For prediction, it can be useful to know whether bigrams, which are two-word sequences in a text, have a certain uneven distribution. Intiuitively this is very likely to happen.
The words most likely to follow a given one, w, may be the ones to display at the top of a list of suggestions once w has been entered. These are, in other words, the ones with the highest probability conditional on being preceded by w.
# based on http://tm.r-forge.r-project.org/faq.html
BigramTokenizer <-
function(x)
unlist(lapply(ngrams(words(x), 2), paste, collapse = " "), use.names = FALSE)
dtm.2 <- TermDocumentMatrix(cl.corp, control = list(tokenize = BigramTokenizer))
df.dtm.2 = as.matrix(dtm.2)
df.dtm.2 = cbind(df.dtm.2[, 1] + df.dtm.2[, 2] + df.dtm.2[, 3], df.dtm.2)
colnames(df.dtm.2) <- c("total", "occ1", "occ2", "occ3")
df.dtm.2 = as.data.frame(df.dtm.2)
df.dtm.2 = df.dtm.2[order(df.dtm.2$total, decreasing = TRUE), ]
plot(x = log10(1:nrow(df.dtm.2)),
y = log10(df.dtm.2$total),
type = "l",
col = "darkgrey",
xlim = c(0, log10(nrow(df.dtm.2))),
ylim = c(-0.5, max(log10(df.dtm.2$total))),
ylab = "Log of occurrences", xlab = "Log of rank",
main = "Distribution of bigrams in the samples by rank")
The distribution is very similar to that of the words.
quantiles =
plot.occurrence.chart(df.dtm.2$total,
"Occurrences covered by top n (stemmed) bigrams",
pos.2 = 2)
Since stopword removal is not part of the data processing, the top bigrams are expected expected to contain these:
kable(x = head(df.dtm.2, 20), caption = "Most frequent bigrams",
col.names = c("Total", file.names))
| Total | en_US.blogs.txt | en_US.news.txt | en_US.twitter.txt | |
|---|---|---|---|---|
| of the | 1485 | 658 | 609 | 218 |
| in the | 1340 | 497 | 556 | 287 |
| for the | 742 | 231 | 215 | 296 |
| to the | 696 | 272 | 266 | 158 |
| on the | 652 | 253 | 227 | 172 |
| to be | 539 | 216 | 170 | 153 |
| at the | 505 | 164 | 208 | 133 |
| and the | 428 | 183 | 183 | 62 |
| go to | 379 | 109 | 86 | 184 |
| with the | 377 | 163 | 140 | 74 |
| in a | 369 | 126 | 162 | 81 |
| is a | 341 | 155 | 79 | 107 |
| have a | 311 | 98 | 52 | 161 |
| it was | 310 | 151 | 88 | 71 |
| from the | 309 | 153 | 103 | 53 |
| is the | 306 | 121 | 74 | 111 |
| for a | 305 | 109 | 84 | 112 |
| want to | 302 | 117 | 66 | 119 |
| i have | 298 | 166 | 28 | 104 |
| it is | 290 | 169 | 49 | 72 |
The set of questions to consider was:
Question 1-3 have been addressed above.
Some things cannot be detected. Certain words concide in terms of spelling, yet mean different things in different languages. Some are as easy as filtering out Unicode characters. I expect there are strategies but no 100% accurate solutions for this.

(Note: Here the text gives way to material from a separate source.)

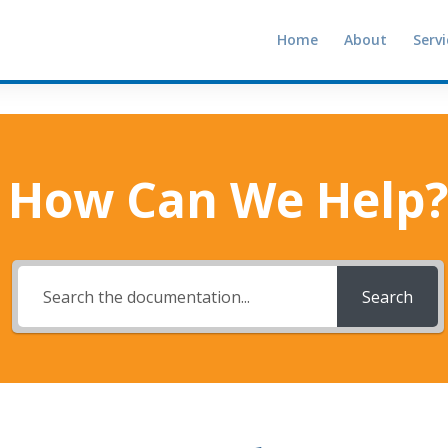
Home
About
Servi
How Can We Help?
Search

In short, at least one easy step to identify such words is to look out for Unicode characters - today’s English words do not contain these.

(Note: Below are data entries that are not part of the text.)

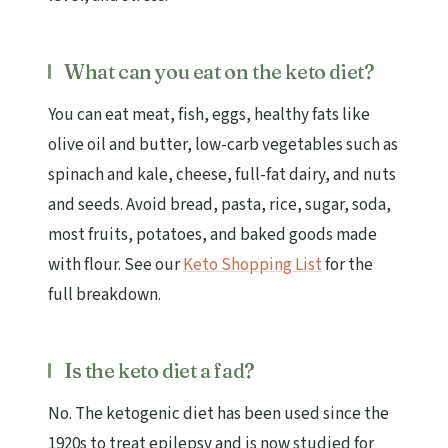
What can you eat on the keto diet?
You can eat meat, fish, eggs, healthy fats like
olive oil and butter, low-carb vegetables such as
spinach and kale, cheese, full-fat dairy, and nuts
and seeds. Avoid bread, pasta, rice, sugar, soda,
most fruits, potatoes, and baked goods made
with flour. See our
Keto Shopping List
for the
full breakdown.
Is the keto diet a fad?
No. The ketogenic diet has been used since the
1920s to treat epilepsy and is now studied for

Another good option is to obtain an English dictionary/thesaurus and verify against them, probably there are some freely avaialble ones out there.
Categorizing the word endings, i.e. those which suffix the stems, may put the words into such groups that the likely continuations can be concluded from them. In this case, the words can be continued with the ending of some other word which belongs to the same group. This may not need to happen in the two phases mentioned above - a small set of choices implies no need for this.
Knowing whether a word is a verb, adjective or noun can also be helpful. Certain verbs are often followed by a likely subset of stopwords (e.g. “want to”, “applies to”, etc.). Such relationships are easier to evaluate using a non-stemmed dataset.
Probably enough of the difficulties with the project have been outlined in the above to start effectively working on it. Extracting the words, bigrams from larger corpora, perhaps trigrams, addressing casing issues, potential performance problems (for not necessarily pure R solutions it should not be a problem to process some hundreds of megabytes of data), filtering words, researching dictionaries, restricting suggestions are plenty of tasks to proceed with.